Chapter Summary, Continued 4. 5 Isomerism in Organic Compounds, Part 1 • Organic compounds with the same molecular formula but different connectivity of atoms are known as structural isomers. • Straight-chain and branched-chain alkanes are examples. • Conformational isomers can be interconverted by rotating about carbon–carbon single bonds. • Naming organic compounds is useful in distinguishing between structural and conformational isomers.

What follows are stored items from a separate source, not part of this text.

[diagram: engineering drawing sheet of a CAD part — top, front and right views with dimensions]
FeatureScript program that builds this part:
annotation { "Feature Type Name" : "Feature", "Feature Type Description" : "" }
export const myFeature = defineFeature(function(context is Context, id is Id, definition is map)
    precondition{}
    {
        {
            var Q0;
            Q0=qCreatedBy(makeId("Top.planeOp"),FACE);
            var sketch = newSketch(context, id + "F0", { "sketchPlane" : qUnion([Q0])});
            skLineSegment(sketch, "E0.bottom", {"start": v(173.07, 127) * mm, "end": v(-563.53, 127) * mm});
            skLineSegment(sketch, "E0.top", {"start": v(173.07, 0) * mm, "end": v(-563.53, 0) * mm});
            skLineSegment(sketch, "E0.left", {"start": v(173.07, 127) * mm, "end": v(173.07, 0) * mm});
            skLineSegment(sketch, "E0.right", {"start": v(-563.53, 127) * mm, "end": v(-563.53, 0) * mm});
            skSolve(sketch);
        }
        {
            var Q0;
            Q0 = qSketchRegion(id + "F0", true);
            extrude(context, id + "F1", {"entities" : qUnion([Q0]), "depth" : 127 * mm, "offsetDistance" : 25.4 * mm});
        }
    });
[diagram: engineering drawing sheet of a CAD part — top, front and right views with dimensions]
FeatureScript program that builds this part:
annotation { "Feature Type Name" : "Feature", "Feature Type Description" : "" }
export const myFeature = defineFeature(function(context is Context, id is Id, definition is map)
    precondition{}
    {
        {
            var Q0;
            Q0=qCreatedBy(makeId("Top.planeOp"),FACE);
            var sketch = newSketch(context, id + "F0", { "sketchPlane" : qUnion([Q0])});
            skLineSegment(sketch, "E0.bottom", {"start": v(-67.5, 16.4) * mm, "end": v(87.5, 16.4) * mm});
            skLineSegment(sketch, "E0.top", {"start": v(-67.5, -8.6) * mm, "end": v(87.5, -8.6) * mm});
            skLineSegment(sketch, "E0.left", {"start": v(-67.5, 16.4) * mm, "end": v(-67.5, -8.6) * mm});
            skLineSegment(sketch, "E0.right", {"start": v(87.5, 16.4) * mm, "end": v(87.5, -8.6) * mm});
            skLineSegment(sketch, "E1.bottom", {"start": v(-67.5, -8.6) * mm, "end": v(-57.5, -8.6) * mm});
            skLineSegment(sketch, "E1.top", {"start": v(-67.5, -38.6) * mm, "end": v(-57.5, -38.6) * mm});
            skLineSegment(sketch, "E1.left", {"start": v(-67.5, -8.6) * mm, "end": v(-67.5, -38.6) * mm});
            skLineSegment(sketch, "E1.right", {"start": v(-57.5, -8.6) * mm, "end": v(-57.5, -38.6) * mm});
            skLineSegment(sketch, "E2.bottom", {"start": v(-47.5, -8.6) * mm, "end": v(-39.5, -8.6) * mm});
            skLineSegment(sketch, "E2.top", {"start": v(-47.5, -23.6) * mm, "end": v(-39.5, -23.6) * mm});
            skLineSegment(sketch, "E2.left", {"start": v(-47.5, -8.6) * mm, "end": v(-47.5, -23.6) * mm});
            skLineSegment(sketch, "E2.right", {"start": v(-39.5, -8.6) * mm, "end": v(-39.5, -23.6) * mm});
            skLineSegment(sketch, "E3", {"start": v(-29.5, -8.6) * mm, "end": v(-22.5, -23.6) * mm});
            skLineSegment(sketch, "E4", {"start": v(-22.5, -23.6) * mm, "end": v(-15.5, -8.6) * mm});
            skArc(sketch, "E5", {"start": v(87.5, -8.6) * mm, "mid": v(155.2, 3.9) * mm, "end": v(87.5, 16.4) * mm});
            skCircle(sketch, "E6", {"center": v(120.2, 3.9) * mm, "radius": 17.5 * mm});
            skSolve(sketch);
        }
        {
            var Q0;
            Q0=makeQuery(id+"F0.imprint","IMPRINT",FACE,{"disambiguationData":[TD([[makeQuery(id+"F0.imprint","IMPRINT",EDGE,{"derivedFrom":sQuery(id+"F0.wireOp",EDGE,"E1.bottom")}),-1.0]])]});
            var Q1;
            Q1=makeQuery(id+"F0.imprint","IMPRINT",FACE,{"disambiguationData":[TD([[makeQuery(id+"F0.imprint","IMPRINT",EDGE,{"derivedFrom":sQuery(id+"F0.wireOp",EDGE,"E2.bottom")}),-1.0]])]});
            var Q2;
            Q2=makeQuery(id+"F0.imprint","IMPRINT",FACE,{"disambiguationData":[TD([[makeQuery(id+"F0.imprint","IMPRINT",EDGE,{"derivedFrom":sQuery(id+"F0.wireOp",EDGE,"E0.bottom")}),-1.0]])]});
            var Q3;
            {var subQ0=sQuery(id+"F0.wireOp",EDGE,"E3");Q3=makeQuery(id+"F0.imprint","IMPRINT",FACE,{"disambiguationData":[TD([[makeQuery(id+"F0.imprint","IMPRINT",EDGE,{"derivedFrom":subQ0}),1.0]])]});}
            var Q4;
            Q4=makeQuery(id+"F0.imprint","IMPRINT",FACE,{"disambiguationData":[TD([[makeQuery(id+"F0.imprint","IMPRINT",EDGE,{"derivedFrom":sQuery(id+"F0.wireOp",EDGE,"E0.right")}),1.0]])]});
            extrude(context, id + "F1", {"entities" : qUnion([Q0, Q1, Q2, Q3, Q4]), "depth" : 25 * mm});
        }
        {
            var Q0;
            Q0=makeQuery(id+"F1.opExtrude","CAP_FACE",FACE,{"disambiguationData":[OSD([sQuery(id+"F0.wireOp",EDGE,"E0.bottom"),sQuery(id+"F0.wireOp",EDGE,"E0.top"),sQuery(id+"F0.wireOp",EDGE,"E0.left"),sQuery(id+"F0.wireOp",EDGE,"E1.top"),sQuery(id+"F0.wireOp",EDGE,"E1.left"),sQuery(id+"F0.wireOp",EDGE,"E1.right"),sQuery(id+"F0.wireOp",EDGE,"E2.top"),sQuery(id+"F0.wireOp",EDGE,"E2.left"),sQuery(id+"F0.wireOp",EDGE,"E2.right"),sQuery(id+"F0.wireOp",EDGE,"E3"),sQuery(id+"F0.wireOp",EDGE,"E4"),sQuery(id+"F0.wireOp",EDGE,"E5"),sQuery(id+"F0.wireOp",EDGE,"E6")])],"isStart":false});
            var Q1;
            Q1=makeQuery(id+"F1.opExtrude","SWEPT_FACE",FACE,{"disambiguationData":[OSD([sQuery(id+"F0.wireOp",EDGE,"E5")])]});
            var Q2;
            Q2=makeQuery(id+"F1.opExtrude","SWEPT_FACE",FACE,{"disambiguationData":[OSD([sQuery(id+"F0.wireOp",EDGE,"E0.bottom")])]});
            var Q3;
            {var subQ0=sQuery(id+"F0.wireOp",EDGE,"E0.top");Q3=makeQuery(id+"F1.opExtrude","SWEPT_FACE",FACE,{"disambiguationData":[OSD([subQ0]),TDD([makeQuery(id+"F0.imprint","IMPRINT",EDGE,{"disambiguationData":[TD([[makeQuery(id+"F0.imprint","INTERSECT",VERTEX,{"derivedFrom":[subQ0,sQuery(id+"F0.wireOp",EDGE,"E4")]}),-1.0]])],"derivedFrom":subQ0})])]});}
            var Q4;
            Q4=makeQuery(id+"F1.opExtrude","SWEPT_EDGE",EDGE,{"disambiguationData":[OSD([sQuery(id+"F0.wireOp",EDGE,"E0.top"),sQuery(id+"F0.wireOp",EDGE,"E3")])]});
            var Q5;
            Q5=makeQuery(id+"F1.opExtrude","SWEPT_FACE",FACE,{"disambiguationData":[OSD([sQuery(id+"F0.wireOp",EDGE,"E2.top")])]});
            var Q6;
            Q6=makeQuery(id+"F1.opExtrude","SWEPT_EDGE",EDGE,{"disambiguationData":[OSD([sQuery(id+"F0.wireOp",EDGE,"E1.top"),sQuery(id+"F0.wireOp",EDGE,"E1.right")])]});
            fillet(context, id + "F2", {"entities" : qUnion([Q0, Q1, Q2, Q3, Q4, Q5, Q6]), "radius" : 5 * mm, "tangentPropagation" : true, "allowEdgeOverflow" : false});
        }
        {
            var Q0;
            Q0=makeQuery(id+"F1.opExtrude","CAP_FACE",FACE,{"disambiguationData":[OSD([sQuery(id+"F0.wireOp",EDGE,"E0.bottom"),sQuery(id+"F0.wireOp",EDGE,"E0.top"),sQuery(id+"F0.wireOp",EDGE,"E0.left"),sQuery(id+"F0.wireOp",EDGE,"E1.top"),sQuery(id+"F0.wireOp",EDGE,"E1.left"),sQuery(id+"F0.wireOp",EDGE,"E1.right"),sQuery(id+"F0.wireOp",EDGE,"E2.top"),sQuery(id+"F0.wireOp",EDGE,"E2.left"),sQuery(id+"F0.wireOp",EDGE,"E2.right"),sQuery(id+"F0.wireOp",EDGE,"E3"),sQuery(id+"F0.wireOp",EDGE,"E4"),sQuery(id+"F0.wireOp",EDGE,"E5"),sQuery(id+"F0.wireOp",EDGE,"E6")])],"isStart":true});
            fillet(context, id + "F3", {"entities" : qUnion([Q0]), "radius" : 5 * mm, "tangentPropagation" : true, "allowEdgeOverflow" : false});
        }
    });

Chapter Summary, Continued 4. 6 Isomerism in Organic Compounds, Part 2 • Stereoisomers are two molecules with the same molecular formula and connectivity, but a different arrangement of the atoms in space. • Cycloalkanes with two substituents on different ring carbons can exist as cis–trans stereoisomers. • Cycloalkanes have a top and bottom face, so they can have substituents on the same ring arranged differently on the faces.
Chapter Summary, Continued 4. 6 Isomerism in Organic Compounds, Part 2, Continued • Cis stereoisomers have both substituents on the same face of the ring. Trans stereoisomers have the substituents on opposite faces. • Alkenes can have cis–trans stereoisomers because of a lack of rotation around the double bond. • Organic compounds can exist as stereoisomers if they contain a chiral center, which is a carbon atom bonded to four different atoms or group of atoms. • Compounds with a single chiral center exist as enantiomers. They are nonsuperimposable mirror images.